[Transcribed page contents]
==========
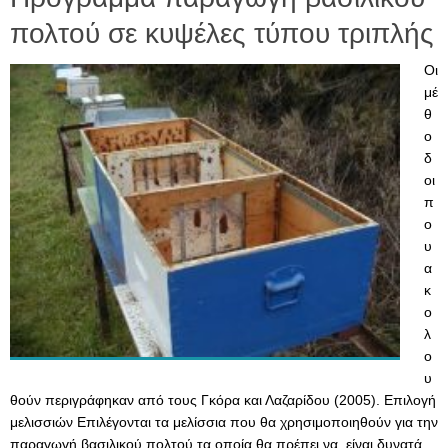
πολτού σε κυψέλες τύπου τριπλής
Οι
μέ
θ
ο
δ
οι
π
ο
υ
α
κ
ο
λ
ο
υ
θούν περιγράφηκαν από τους Γκόρα και Λαζαρίδου (2005). Επιλογή
μελισσιών Επιλέγονται τα μελίσσια που θα χρησιμοποιηθούν για την
παραγωγή βασιλικού πολτού τα οποία θα πρέπει να είναι δυνατά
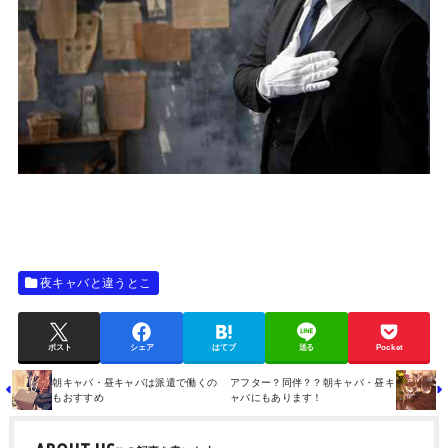
夜キャバと違うとこ
ポスト
シェア
はてブ
送る
Pocket
朝キャバ・昼キャバは派遣で働くの
アフター？同伴？？朝キャバ・昼キ
もおすすめ
ャバにもあります！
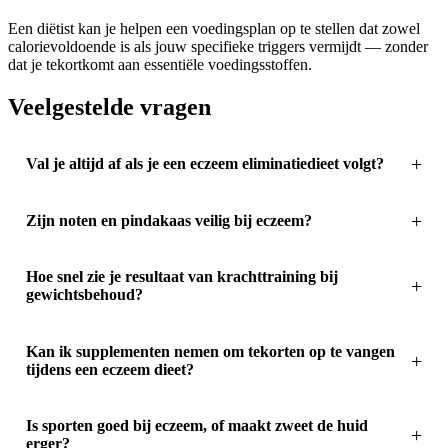
Een diëtist kan je helpen een voedingsplan op te stellen dat zowel
calorievoldoende is als jouw specifieke triggers vermijdt — zonder
dat je tekortkomt aan essentiële voedingsstoffen.
Veelgestelde vragen
Val je altijd af als je een eczeem eliminatiedieet volgt?
Zijn noten en pindakaas veilig bij eczeem?
Hoe snel zie je resultaat van krachttraining bij
gewichtsbehoud?
Kan ik supplementen nemen om tekorten op te vangen
tijdens een eczeem dieet?
Is sporten goed bij eczeem, of maakt zweet de huid
erger?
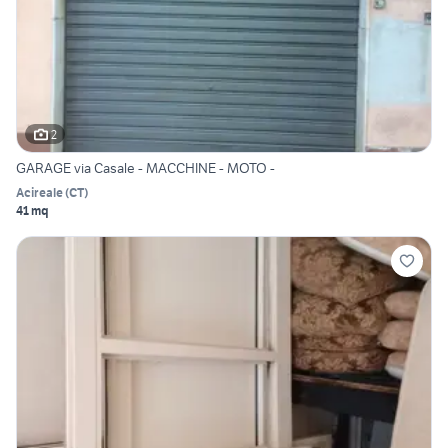
2
GARAGE via Casale - MACCHINE - MOTO -
Acireale
(
CT
)
41 mq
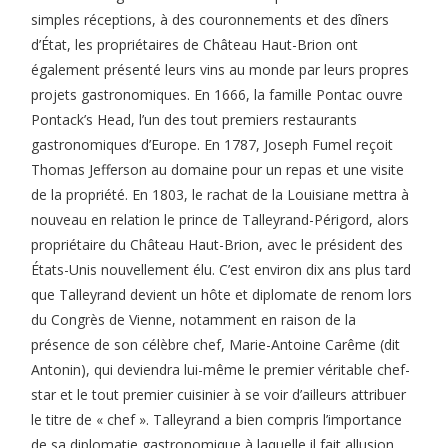
simples réceptions, à des couronnements et des dîners
d’État, les propriétaires de Château Haut-Brion ont
également présenté leurs vins au monde par leurs propres
projets gastronomiques. En 1666, la famille Pontac ouvre
Pontack’s Head, l’un des tout premiers restaurants
gastronomiques d’Europe. En 1787, Joseph Fumel reçoit
Thomas Jefferson au domaine pour un repas et une visite
de la propriété. En 1803, le rachat de la Louisiane mettra à
nouveau en relation le prince de Talleyrand-Périgord, alors
propriétaire du Château Haut-Brion, avec le président des
États-Unis nouvellement élu. C’est environ dix ans plus tard
que Talleyrand devient un hôte et diplomate de renom lors
du Congrès de Vienne, notamment en raison de la
présence de son célèbre chef, Marie-Antoine Carême (dit
Antonin), qui deviendra lui-même le premier véritable chef-
star et le tout premier cuisinier à se voir d’ailleurs attribuer
le titre de « chef ». Talleyrand a bien compris l’importance
de sa diplomatie gastronomique à laquelle il fait allusion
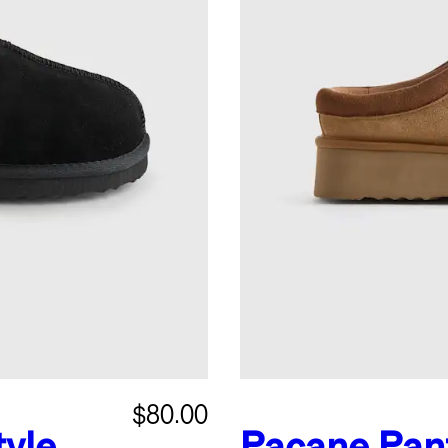
$80.00
tyle
Pacane
Pan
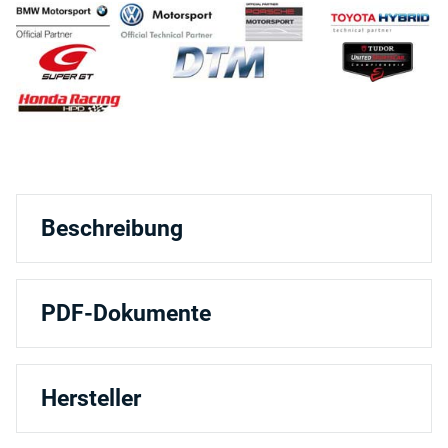
Beschreibung
PDF-Dokumente
Hersteller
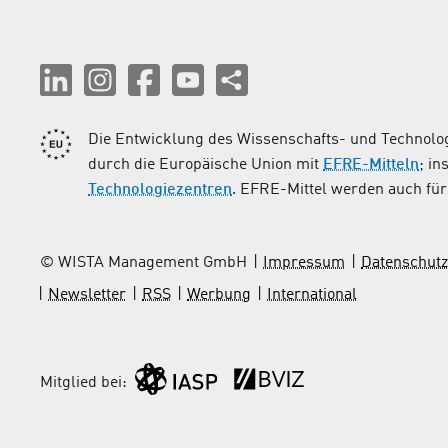
Die Entwicklung des Wissenschafts- und Technolog
durch die Europäische Union mit
EFRE-Mitteln
; i
Technologiezentren
. EFRE-Mittel werden auch für 
© WISTA Management GmbH
Impressum
Datenschutz
Newsletter
RSS
Werbung
International
Mitglied bei:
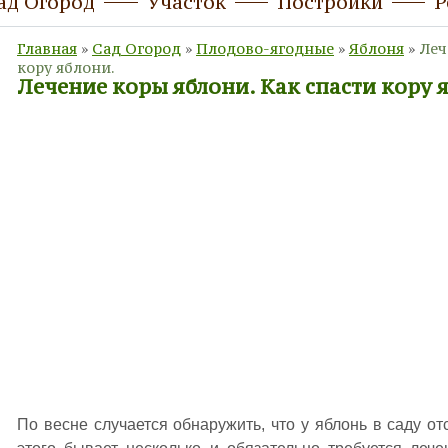
ад Огород
Участок
Постройки
Р
Главная
»
Сад Огород
»
Плодово-ягодные
»
Яблоня
»
Леч
кору яблони.
Лечение коры яблони. Как спасти кору 
По весне случается обнаружить, что у яблонь в саду от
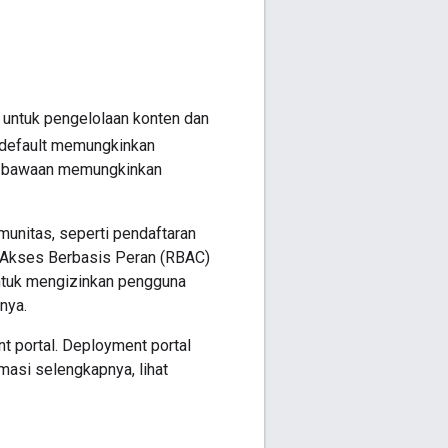
e untuk pengelolaan konten dan
 default memungkinkan
an bawaan memungkinkan
omunitas, seperti pendaftaran
 Akses Berbasis Peran (RBAC)
 untuk mengizinkan pengguna
nya.
t portal. Deployment portal
masi selengkapnya, lihat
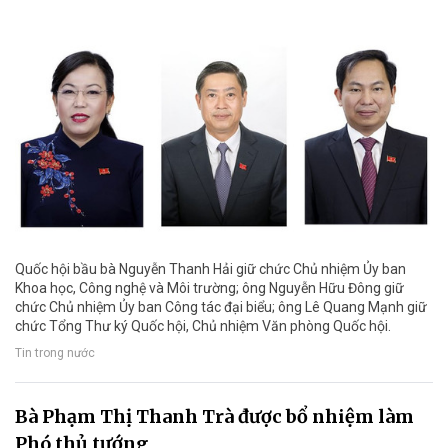
Quốc hội bầu bà Nguyễn Thanh Hải giữ chức Chủ nhiệm Ủy ban
Khoa học, Công nghệ và Môi trường; ông Nguyễn Hữu Đông giữ
chức Chủ nhiệm Ủy ban Công tác đại biểu; ông Lê Quang Mạnh giữ
chức Tổng Thư ký Quốc hội, Chủ nhiệm Văn phòng Quốc hội.
Tin trong nước
Bà Phạm Thị Thanh Trà được bổ nhiệm làm
Phó thủ tướng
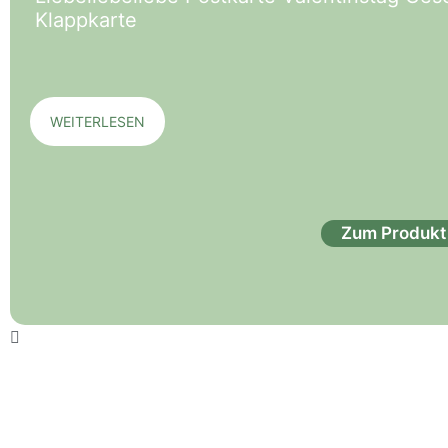
Klappkarte
WEITERLESEN
Zum Produkt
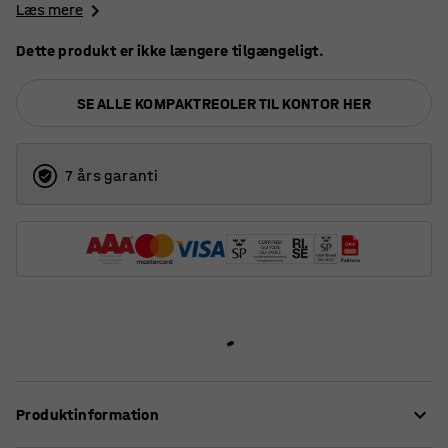
Læs mere
Dette produkt er ikke længere tilgængeligt.
SE ALLE KOMPAKTREOLER TIL KONTOR HER
7 års garanti
Produktinformation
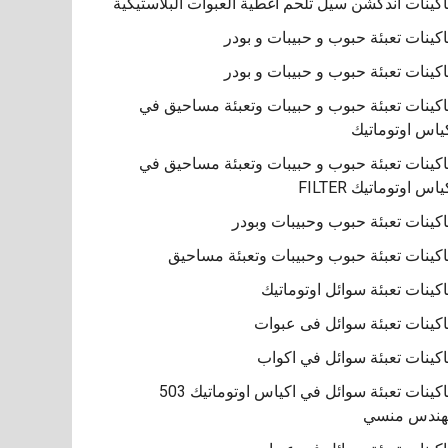
كينات اندكشن سيل تلحم اغطية العبوات البلاستيكية
كينات تعبئة حبوب و حبيبات و بودر
كينات تعبئة حبوب و حبيبات و بودر
كينات تعبئة حبوب و حبيبات وتعبئة مساحيق في
ياس اوتوماتيك
كينات تعبئة حبوب و حبيبات وتعبئة مساحيق في
ياس اوتوماتيك FILTER
كينات تعبئة حبوب وحبيبات وبودر
كينات تعبئة حبوب وحبيبات وتعبئة مساحيق
كينات تعبئة سوائل اوتوماتيك
كينات تعبئة سوائل فى عبوات
كينات تعبئة سوائل في اكواب
ماكينات تعبئة سوائل في اكياس اوتوماتيك 503
هندس منسي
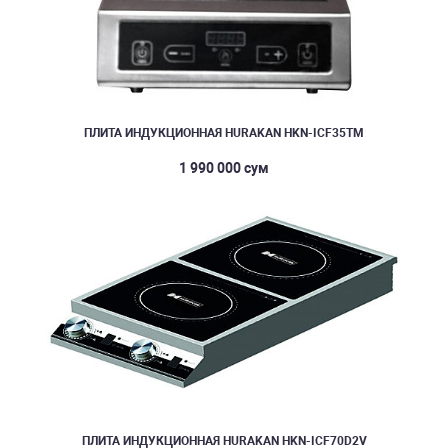
ПЛИТА ИНДУКЦИОННАЯ HURAKAN HKN-ICF35TM
1 990 000 сум
ПЛИТА ИНДУКЦИОННАЯ HURAKAN HKN-ICF70D2V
==========
* Work instruction *
Print the records again exactly, without the pictures.

* Expected answer *
πολτού σε κυψέλες τύπου τριπλής
Οι
μέ
θ
ο
δ
οι
π
ο
υ
α
κ
ο
λ
ο
υ
θούν περιγράφηκαν από τους Γκόρα και Λαζαρίδου (2005). Επιλογή
μελισσιών Επιλέγονται τα μελίσσια που θα χρησιμοποιηθούν για την
παραγωγή βασιλικού πολτού τα οποία θα πρέπει να είναι δυνατά
夜キャバと違うとこ
ポスト
シェア
はてブ
送る
Pocket
朝キャバ・昼キャバは派遣で働くの
アフター？同伴？？朝キャバ・昼キ
もおすすめ
ャバにもあります！
Een diëtist kan je helpen een voedingsplan op te stellen dat zowel
calorievoldoende is als jouw specifieke triggers vermijdt — zonder
dat je tekortkomt aan essentiële voedingsstoffen.
Veelgestelde vragen
Val je altijd af als je een eczeem eliminatiedieet volgt?
Zijn noten en pindakaas veilig bij eczeem?
Hoe snel zie je resultaat van krachttraining bij
gewichtsbehoud?
Kan ik supplementen nemen om tekorten op te vangen
tijdens een eczeem dieet?
Is sporten goed bij eczeem, of maakt zweet de huid
erger?
2
GARAGE via Casale - MACCHINE - MOTO -
Acireale
(
CT
)
41 mq
simples réceptions, à des couronnements et des dîners
d’État, les propriétaires de Château Haut-Brion ont
également présenté leurs vins au monde par leurs propres
projets gastronomiques. En 1666, la famille Pontac ouvre
Pontack’s Head, l’un des tout premiers restaurants
gastronomiques d’Europe. En 1787, Joseph Fumel reçoit
Thomas Jefferson au domaine pour un repas et une visite
de la propriété. En 1803, le rachat de la Louisiane mettra à
nouveau en relation le prince de Talleyrand-Périgord, alors
propriétaire du Château Haut-Brion, avec le président des
États-Unis nouvellement élu. C’est environ dix ans plus tard
que Talleyrand devient un hôte et diplomate de renom lors
du Congrès de Vienne, notamment en raison de la
présence de son célèbre chef, Marie-Antoine Carême (dit
Antonin), qui deviendra lui-même le premier véritable chef-
star et le tout premier cuisinier à se voir d’ailleurs attribuer
le titre de « chef ». Talleyrand a bien compris l’importance
de sa diplomatie gastronomique à laquelle il fait allusion
$80.00
tyle
Pacane
Pan
Beschreibung
PDF-Dokumente
Hersteller
Die Entwicklung des Wissenschafts- und Technolog
durch die Europäische Union mit
EFRE-Mitteln
; i
Technologiezentren
. EFRE-Mittel werden auch für 
© WISTA Management GmbH
Impressum
Datenschutz
Newsletter
RSS
Werbung
International
Mitglied bei:
ад Огород
Участок
Постройки
Р
Главная
»
Сад Огород
»
Плодово-ягодные
»
Яблоня
»
Леч
кору яблони.
Лечение коры яблони. Как спасти кору 
По весне случается обнаружить, что у яблонь в саду от
e untuk pengelolaan konten dan
 default memungkinkan
an bawaan memungkinkan
omunitas, seperti pendaftaran
 Akses Berbasis Peran (RBAC)
 untuk mengizinkan pengguna
nya.
t portal. Deployment portal
masi selengkapnya, lihat
Quốc hội bầu bà Nguyễn Thanh Hải giữ chức Chủ nhiệm Ủy ban
Khoa học, Công nghệ và Môi trường; ông Nguyễn Hữu Đông giữ
chức Chủ nhiệm Ủy ban Công tác đại biểu; ông Lê Quang Mạnh giữ
chức Tổng Thư ký Quốc hội, Chủ nhiệm Văn phòng Quốc hội.
Tin trong nước
Bà Phạm Thị Thanh Trà được bổ nhiệm làm
Phó thủ tướng
Klappkarte
WEITERLESEN
Zum Produkt
Læs mere
Dette produkt er ikke længere tilgængeligt.
SE ALLE KOMPAKTREOLER TIL KONTOR HER
7 års garanti
Produktinformation
كينات اندكشن سيل تلحم اغطية العبوات البلاستيكية
كينات تعبئة حبوب و حبيبات و بودر
كينات تعبئة حبوب و حبيبات و بودر
كينات تعبئة حبوب و حبيبات وتعبئة مساحيق في
ياس اوتوماتيك
كينات تعبئة حبوب و حبيبات وتعبئة مساحيق في
ياس اوتوماتيك FILTER
كينات تعبئة حبوب وحبيبات وبودر
كينات تعبئة حبوب وحبيبات وتعبئة مساحيق
كينات تعبئة سوائل اوتوماتيك
كينات تعبئة سوائل فى عبوات
كينات تعبئة سوائل في اكواب
ماكينات تعبئة سوائل في اكياس اوتوماتيك 503
هندس منسي
ПЛИТА ИНДУКЦИОННАЯ HURAKAN HKN-ICF35TM
1 990 000 сум
ПЛИТА ИНДУКЦИОННАЯ HURAKAN HKN-ICF70D2V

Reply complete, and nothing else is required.